• [Work instruction]
Which lines run from the one containing "Ihre Privatsphäre ist uns" through the end of the material? Transcribe them word for word, and only them.

• [Information supplied]
************
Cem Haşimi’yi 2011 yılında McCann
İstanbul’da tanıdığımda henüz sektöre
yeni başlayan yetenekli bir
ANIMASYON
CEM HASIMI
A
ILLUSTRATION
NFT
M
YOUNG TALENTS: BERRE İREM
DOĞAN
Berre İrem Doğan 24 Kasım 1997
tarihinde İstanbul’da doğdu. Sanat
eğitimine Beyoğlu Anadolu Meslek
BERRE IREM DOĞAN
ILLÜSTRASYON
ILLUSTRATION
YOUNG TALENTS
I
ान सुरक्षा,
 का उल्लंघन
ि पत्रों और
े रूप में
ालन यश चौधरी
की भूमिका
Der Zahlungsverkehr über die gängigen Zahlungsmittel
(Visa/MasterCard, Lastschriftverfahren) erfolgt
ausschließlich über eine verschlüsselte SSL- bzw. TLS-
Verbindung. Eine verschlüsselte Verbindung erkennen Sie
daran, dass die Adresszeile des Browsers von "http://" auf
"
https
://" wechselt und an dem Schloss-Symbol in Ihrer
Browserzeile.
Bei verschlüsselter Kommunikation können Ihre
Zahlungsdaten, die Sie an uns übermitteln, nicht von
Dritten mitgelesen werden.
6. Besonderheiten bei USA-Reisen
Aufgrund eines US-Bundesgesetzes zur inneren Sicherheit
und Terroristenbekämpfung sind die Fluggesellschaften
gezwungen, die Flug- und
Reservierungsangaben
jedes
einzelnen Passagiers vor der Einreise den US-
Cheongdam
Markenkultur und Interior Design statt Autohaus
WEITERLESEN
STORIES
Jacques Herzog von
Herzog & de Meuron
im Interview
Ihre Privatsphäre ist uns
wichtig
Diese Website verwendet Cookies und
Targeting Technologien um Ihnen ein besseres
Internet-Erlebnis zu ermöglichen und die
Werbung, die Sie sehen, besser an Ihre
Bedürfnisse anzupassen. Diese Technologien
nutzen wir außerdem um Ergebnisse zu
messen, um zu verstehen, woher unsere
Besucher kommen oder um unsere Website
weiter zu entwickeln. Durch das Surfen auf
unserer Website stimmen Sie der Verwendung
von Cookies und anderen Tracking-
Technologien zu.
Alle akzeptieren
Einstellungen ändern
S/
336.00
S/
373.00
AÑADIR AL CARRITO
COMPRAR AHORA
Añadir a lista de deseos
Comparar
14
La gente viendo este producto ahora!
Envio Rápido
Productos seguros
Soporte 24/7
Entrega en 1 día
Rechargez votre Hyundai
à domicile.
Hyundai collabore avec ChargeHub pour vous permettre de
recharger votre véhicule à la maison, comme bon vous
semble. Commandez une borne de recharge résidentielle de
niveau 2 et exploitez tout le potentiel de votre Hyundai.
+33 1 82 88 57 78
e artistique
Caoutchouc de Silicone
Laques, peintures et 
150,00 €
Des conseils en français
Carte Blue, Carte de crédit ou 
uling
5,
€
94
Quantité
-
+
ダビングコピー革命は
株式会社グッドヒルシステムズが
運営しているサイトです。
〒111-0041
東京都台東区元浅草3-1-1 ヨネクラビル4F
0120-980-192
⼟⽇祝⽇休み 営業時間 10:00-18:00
************
• [Exercise output]
Ihre Privatsphäre ist uns
wichtig
Diese Website verwendet Cookies und
Targeting Technologien um Ihnen ein besseres
Internet-Erlebnis zu ermöglichen und die
Werbung, die Sie sehen, besser an Ihre
Bedürfnisse anzupassen. Diese Technologien
nutzen wir außerdem um Ergebnisse zu
messen, um zu verstehen, woher unsere
Besucher kommen oder um unsere Website
weiter zu entwickeln. Durch das Surfen auf
unserer Website stimmen Sie der Verwendung
von Cookies und anderen Tracking-
Technologien zu.
Alle akzeptieren
Einstellungen ändern
S/
336.00
S/
373.00
AÑADIR AL CARRITO
COMPRAR AHORA
Añadir a lista de deseos
Comparar
14
La gente viendo este producto ahora!
Envio Rápido
Productos seguros
Soporte 24/7
Entrega en 1 día
Rechargez votre Hyundai
à domicile.
Hyundai collabore avec ChargeHub pour vous permettre de
recharger votre véhicule à la maison, comme bon vous
semble. Commandez une borne de recharge résidentielle de
niveau 2 et exploitez tout le potentiel de votre Hyundai.
+33 1 82 88 57 78
e artistique
Caoutchouc de Silicone
Laques, peintures et 
150,00 €
Des conseils en français
Carte Blue, Carte de crédit ou 
uling
5,
€
94
Quantité
-
+
ダビングコピー革命は
株式会社グッドヒルシステムズが
運営しているサイトです。
〒111-0041
東京都台東区元浅草3-1-1 ヨネクラビル4F
0120-980-192
⼟⽇祝⽇休み 営業時間 10:00-18:00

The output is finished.